The competition is fierce but friendly.
“The engine room is all of us big guys. We’re gonna be in the back. We got our boat moving fast last night, we were one of the fastest times last night. We were one of the fastest times out of all the practice time, so I think we’re gonna to be pretty good,” said Jonathan Jones from Slaughters, Kentucky. His team from the Rio Tinto company is called the Metal Mateys.
While most of the teams were dressed in custom t-shirt, the Mateys were decked out in red-and white striped shirts and black pants.
“It started out with a long-sleeve, almost a dress – a pirate outfit.
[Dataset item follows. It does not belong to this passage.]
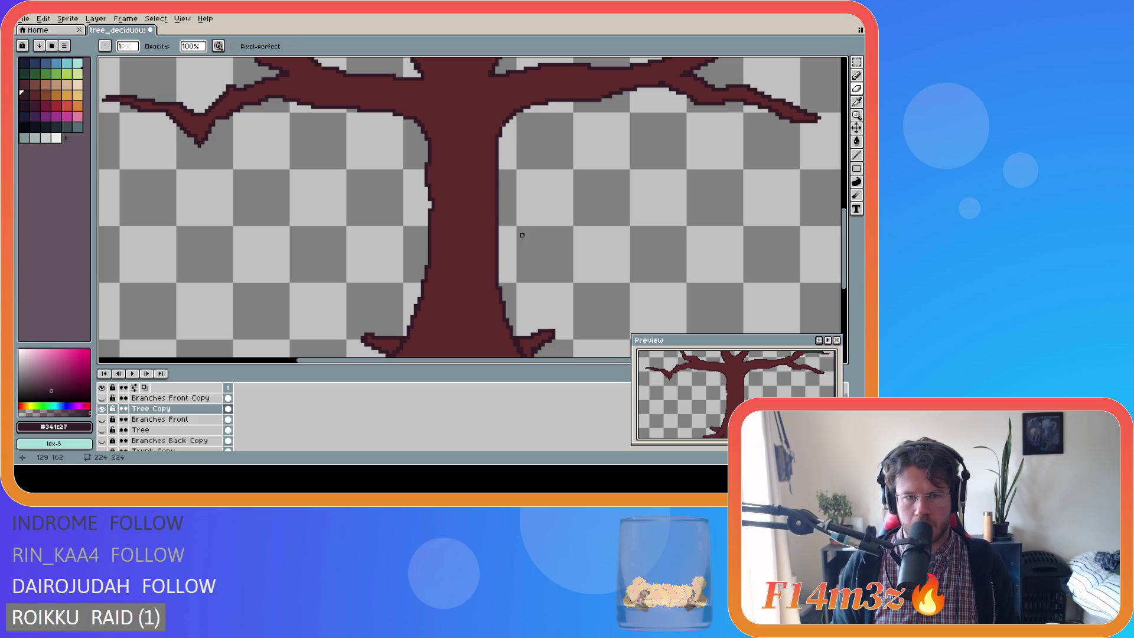
scroll(561, 232, down, 3)
scroll(579, 244, up, 2)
And we’ve taken scissors and modified ‘em all to look pretty rough, so I think it’s gonna be fine” said Jones.
The team names ranged from the Metal Mateys to the Froggy Paddlers to Dragon Boat Z and Western Kentucky’s entry from the school’s Confucius Institute.
In the first race of day, the Confucious team was in the lead, until the boat started veering off course, heading for the Metal Mateys.
Confucious would recover, however, winding up with a second place overall finish behind a team called REO Speedragon, which won the trophy for a second year in a row.
The races on the Ohio River were the main attraction, but there was also the festival, complete with games and music from bands like The Panther Creek Bluegrass Band.
As the smell of barbeque wafted through English Park, families sat on the stone bleachers cut into the side of the bluff and Owensboro Mayor Ron Payne beamed with pride.
“It’s just great and it seems to be growing,” said Payne. “This year we have 30 teams – last year it was 21. So, I suspect it’s just gonna keep getting bigger and bigger. Look out here today, it’s just absolutely beautiful.”
A Kentucky community brought together on a bright and sunny day, by a tradition from the other side of the world.